When there is an imbalance in the House, as there is now—although I hope that it will swing the other way in due course—it is difficult for the Opposition, and particularly for a smaller party such as the Liberal Democrats, to find sufficient numbers of people to cover the ground, alongside all the other Select Committees and responsibilities involved. It is therefore unreasonable to have the number of Select Committees growing like Topsy, yet this measure would add eight to the existing number. It looks like a job creation scheme for Labour Members who seem not to have enough to do. At least the House took the decision not to pay the Chairmen.

Andrew Stunell (Hazel Grove) (LD): I am certainly following the hon. Gentleman’s argument, and I support a great deal of it. However, his point about the Committees not being responsible for a particular Department, bearing in mind the kind words said about the Public Accounts Committee, seems a little wide of the mark. Surely it is proper for a Committee to look at all the areas of responsibility that fall within its domain.

Alan Duncan: But I do not think it would have the scope or resources to do that. The Public Accounts Committee has a large staff looking at the whole apparatus of Government and it can choose what to focus on, whereas a regional Select Committee has, let us say, 20 or so Government Departments to scrutinise. The idea that it can properly scrutinise all of those Departments in the interests of the region is, I believe, utterly fanciful.

Geraldine Smith (Morecambe and Lunesdale) (Lab): It is not that we Labour Members do not have enough to do; it is more that we do not have second jobs and outside interests that take up so much time, which prevent some MPs from doing their parliamentary duties in this House properly.
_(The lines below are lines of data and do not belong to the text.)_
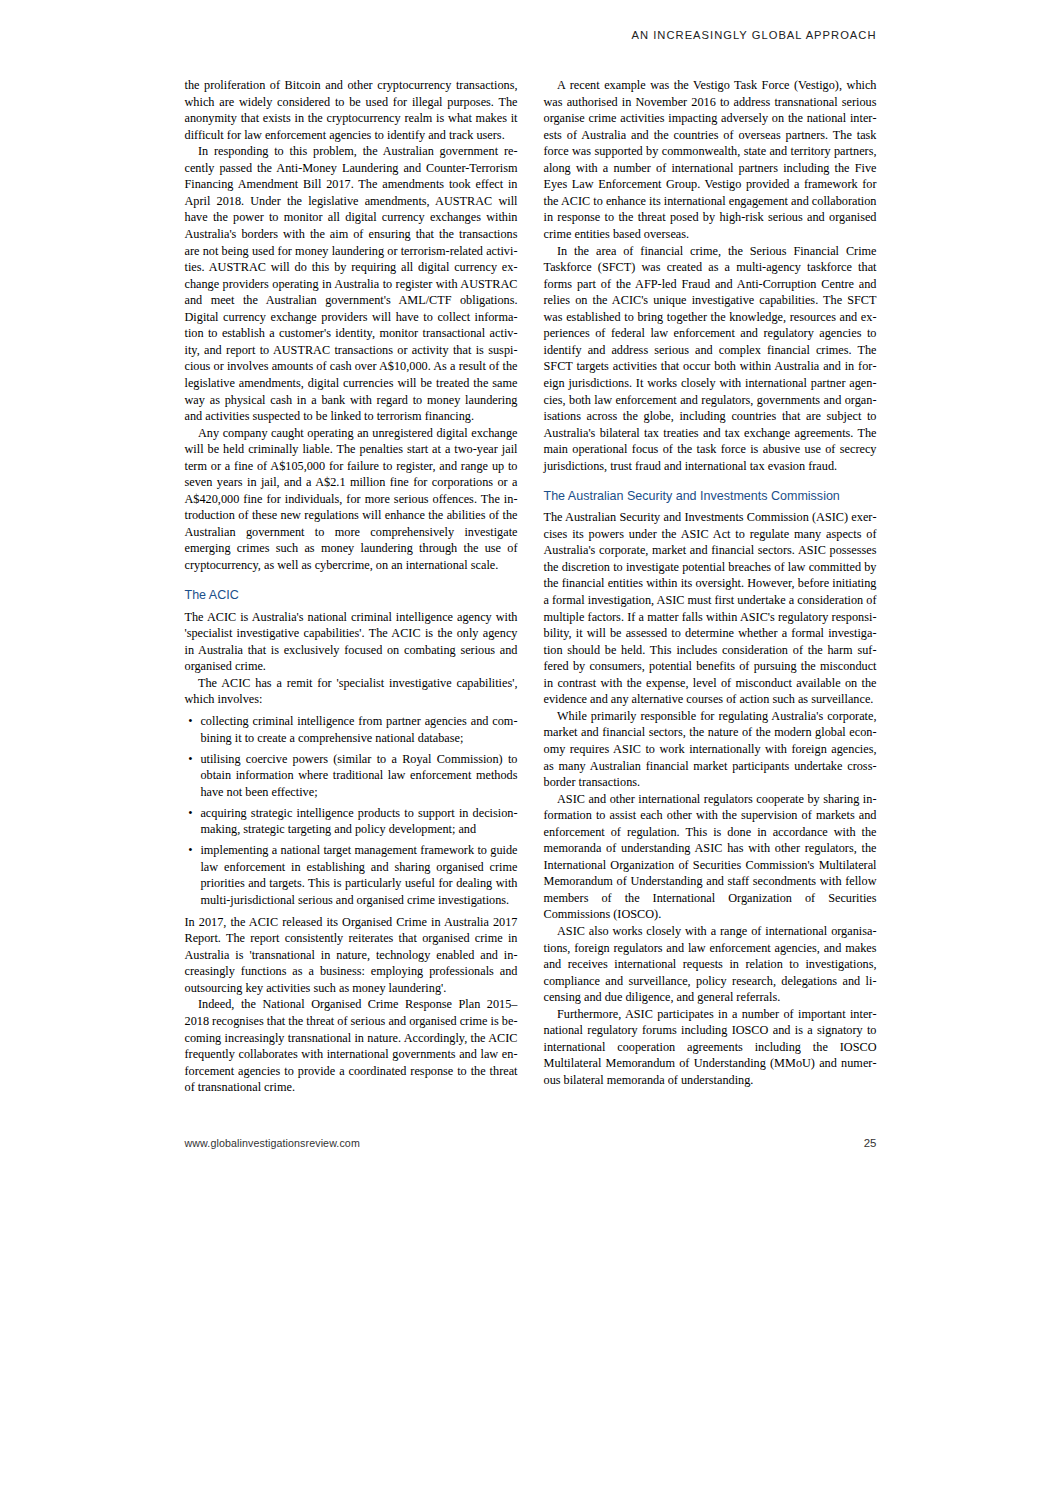An increasingly global approach
the proliferation of Bitcoin and other cryptocurrency transactions, which are widely considered to be used for illegal purposes. The anonymity that exists in the cryptocurrency realm is what makes it difficult for law enforcement agencies to identify and track users.
In responding to this problem, the Australian government recently passed the Anti-Money Laundering and Counter-Terrorism Financing Amendment Bill 2017. The amendments took effect in April 2018. Under the legislative amendments, AUSTRAC will have the power to monitor all digital currency exchanges within Australia's borders with the aim of ensuring that the transactions are not being used for money laundering or terrorism-related activities. AUSTRAC will do this by requiring all digital currency exchange providers operating in Australia to register with AUSTRAC and meet the Australian government's AML/CTF obligations. Digital currency exchange providers will have to collect information to establish a customer's identity, monitor transactional activity, and report to AUSTRAC transactions or activity that is suspicious or involves amounts of cash over A$10,000. As a result of the legislative amendments, digital currencies will be treated the same way as physical cash in a bank with regard to money laundering and activities suspected to be linked to terrorism financing.
Any company caught operating an unregistered digital exchange will be held criminally liable. The penalties start at a two-year jail term or a fine of A$105,000 for failure to register, and range up to seven years in jail, and a A$2.1 million fine for corporations or a A$420,000 fine for individuals, for more serious offences. The introduction of these new regulations will enhance the abilities of the Australian government to more comprehensively investigate emerging crimes such as money laundering through the use of cryptocurrency, as well as cybercrime, on an international scale.
The ACIC
The ACIC is Australia's national criminal intelligence agency with 'specialist investigative capabilities'. The ACIC is the only agency in Australia that is exclusively focused on combating serious and organised crime.
The ACIC has a remit for 'specialist investigative capabilities', which involves:
collecting criminal intelligence from partner agencies and combining it to create a comprehensive national database;
utilising coercive powers (similar to a Royal Commission) to obtain information where traditional law enforcement methods have not been effective;
acquiring strategic intelligence products to support in decision-making, strategic targeting and policy development; and
implementing a national target management framework to guide law enforcement in establishing and sharing organised crime priorities and targets. This is particularly useful for dealing with multi-jurisdictional serious and organised crime investigations.
In 2017, the ACIC released its Organised Crime in Australia 2017 Report. The report consistently reiterates that organised crime in Australia is 'transnational in nature, technology enabled and increasingly functions as a business: employing professionals and outsourcing key activities such as money laundering'.
Indeed, the National Organised Crime Response Plan 2015–2018 recognises that the threat of serious and organised crime is becoming increasingly transnational in nature. Accordingly, the ACIC frequently collaborates with international governments and law enforcement agencies to provide a coordinated response to the threat of transnational crime.
A recent example was the Vestigo Task Force (Vestigo), which was authorised in November 2016 to address transnational serious organise crime activities impacting adversely on the national interests of Australia and the countries of overseas partners. The task force was supported by commonwealth, state and territory partners, along with a number of international partners including the Five Eyes Law Enforcement Group. Vestigo provided a framework for the ACIC to enhance its international engagement and collaboration in response to the threat posed by high-risk serious and organised crime entities based overseas.
In the area of financial crime, the Serious Financial Crime Taskforce (SFCT) was created as a multi-agency taskforce that forms part of the AFP-led Fraud and Anti-Corruption Centre and relies on the ACIC's unique investigative capabilities. The SFCT was established to bring together the knowledge, resources and experiences of federal law enforcement and regulatory agencies to identify and address serious and complex financial crimes. The SFCT targets activities that occur both within Australia and in foreign jurisdictions. It works closely with international partner agencies, both law enforcement and regulators, governments and organisations across the globe, including countries that are subject to Australia's bilateral tax treaties and tax exchange agreements. The main operational focus of the task force is abusive use of secrecy jurisdictions, trust fraud and international tax evasion fraud.
The Australian Security and Investments Commission
The Australian Security and Investments Commission (ASIC) exercises its powers under the ASIC Act to regulate many aspects of Australia's corporate, market and financial sectors. ASIC possesses the discretion to investigate potential breaches of law committed by the financial entities within its oversight. However, before initiating a formal investigation, ASIC must first undertake a consideration of multiple factors. If a matter falls within ASIC's regulatory responsibility, it will be assessed to determine whether a formal investigation should be held. This includes consideration of the harm suffered by consumers, potential benefits of pursuing the misconduct in contrast with the expense, level of misconduct available on the evidence and any alternative courses of action such as surveillance.
While primarily responsible for regulating Australia's corporate, market and financial sectors, the nature of the modern global economy requires ASIC to work internationally with foreign agencies, as many Australian financial market participants undertake cross-border transactions.
ASIC and other international regulators cooperate by sharing information to assist each other with the supervision of markets and enforcement of regulation. This is done in accordance with the memoranda of understanding ASIC has with other regulators, the International Organization of Securities Commission's Multilateral Memorandum of Understanding and staff secondments with fellow members of the International Organization of Securities Commissions (IOSCO).
ASIC also works closely with a range of international organisations, foreign regulators and law enforcement agencies, and makes and receives international requests in relation to investigations, compliance and surveillance, policy research, delegations and licensing and due diligence, and general referrals.
Furthermore, ASIC participates in a number of important international regulatory forums including IOSCO and is a signatory to international cooperation agreements including the IOSCO Multilateral Memorandum of Understanding (MMoU) and numerous bilateral memoranda of understanding.
www.globalinvestigationsreview.com 25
It is those duties that MPs should be concentrating on—not on their outside interests.

Alan Duncan: One starting point to deal with that suggestion would be to see more people in this Chamber, doing their job, particularly on the Labour Benches, which are invariably empty. This Chamber is the central focus of central Government scrutiny, not some great structure of regional Committees that are spread so thinly as to be ineffective.

I shall not detain the House much longer. We think that this is a farce and, quite frankly, we do not want anything to do with it. We would be fully justified in voting against all eight motions consecutively this evening; we are sorely tempted to do so, but we are mindful of the business that follows, so we will not go the full distance. However, we certainly intend to test the feeling of the House in a Division.